まあ、お金のことは長い目でみれば、いつかは返せると、置いといて、次は移動手段だ。
「あのー、私、馬とか乗れないのですが、皆さま馬車だったりします?」
「乗馬遊びか?」
「馬車遊びも楽しいかも!」
ではなくてですねー。
「次の街か村まで、どうやって向かうのでしょう」
「それは、転地魔法でさくっとだと、大きな魔力が必要となるため、魔法馬車にしている。
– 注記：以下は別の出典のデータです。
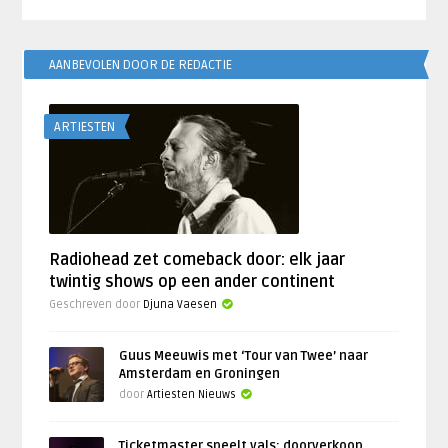
AANBEVOLEN DOOR DE REDACTIE
ARTIESTEN
Radiohead zet comeback door: elk jaar
twintig shows op een ander continent
Geschreven door
Djuna Vaesen
Guus Meeuwis met ‘Tour van Twee’ naar
Amsterdam en Groningen
door
Artiesten Nieuws
Ticketmaster speelt vals: doorverkoop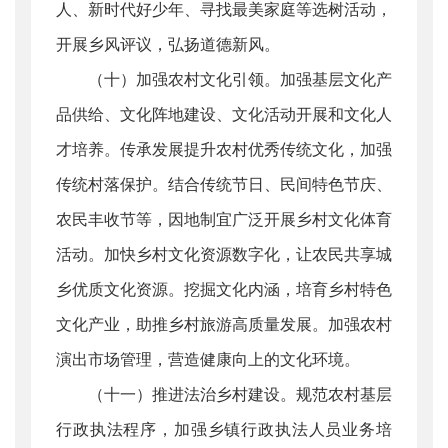
人、新时代好少年、寻找最美家庭等选树活动，
开展乡风评议，弘扬道德新风。
（十）加强农村文化引领。加强基层文化产
品供给、文化阵地建设、文化活动开展和文化人
才培养。传承发展提升农村优秀传统文化，加强
传统村落保护。结合传统节日、民间特色节庆、
农民丰收节等，因地制宜广泛开展乡村文化体育
活动。加快乡村文化资源数字化，让农民共享城
乡优质文化资源。挖掘文化内涵，培育乡村特色
文化产业，助推乡村旅游高质量发展。加强农村
演出市场管理，营造健康向上的文化环境。
（十一）推进法治乡村建设。规范农村基层
行政执法程序，加强乡镇行政执法人员业务培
」
旅程担当の賢者さまがおっしゃる。
「スピードはほぼ、早馬並みだが、浮いているので揺れません。荷物の重さも問わない。トランク、馬車までは、ブルートに手伝って貰って。ブルートからみたら、ポシェットレベルの重さだ。」
「添乗員なのにすみません。すっかりお世話になって。」
添乗員として、大事なのは、自分に絶対的に出来ないことは、上手に上手に得意そうな人に甘えてしまうことだと思っている。全部自分で出来れば素晴らしいけど、桁外れの能力を持っていらっしゃるこのご一行さまに合わせるのは無理でしょう。
「ところで転地魔法が大きな魔力を使うって?」
「魔獣と対峙して、魔王討伐に向けて勇者のセオ、賢者の私は、強大な魔力をいつでも爆発出来るよう鍛えてきた。」
セオロナさまも補完してくれる。
「炎の壁とか、無数の氷の矢とかね。森とか一体を焼き尽くすパワーのね。」
「しかし、魔王という強大な敵と共に魔獣たちも消えた。そして、このような強大な魔法を人間同士で戦に使い合うことのないように、私たちは昨日、王都との中間地点となるこの地で祈りを捧げて魔力の9割方をあえて消し去った。そのため、自分たちをテレポートさせるような大きな魔力を使えず、魔法馬車の動力程度のわずかな魔法のみは使うが、今後は普通の人に近い能力で生きていくことになる。」
「なるほど。それが、今後の日常への憂いにつながったのでしょうか。でも、魔法馬車での移動、きっと転地魔法より新しい発見もあり、楽しいかもしれませんよ。」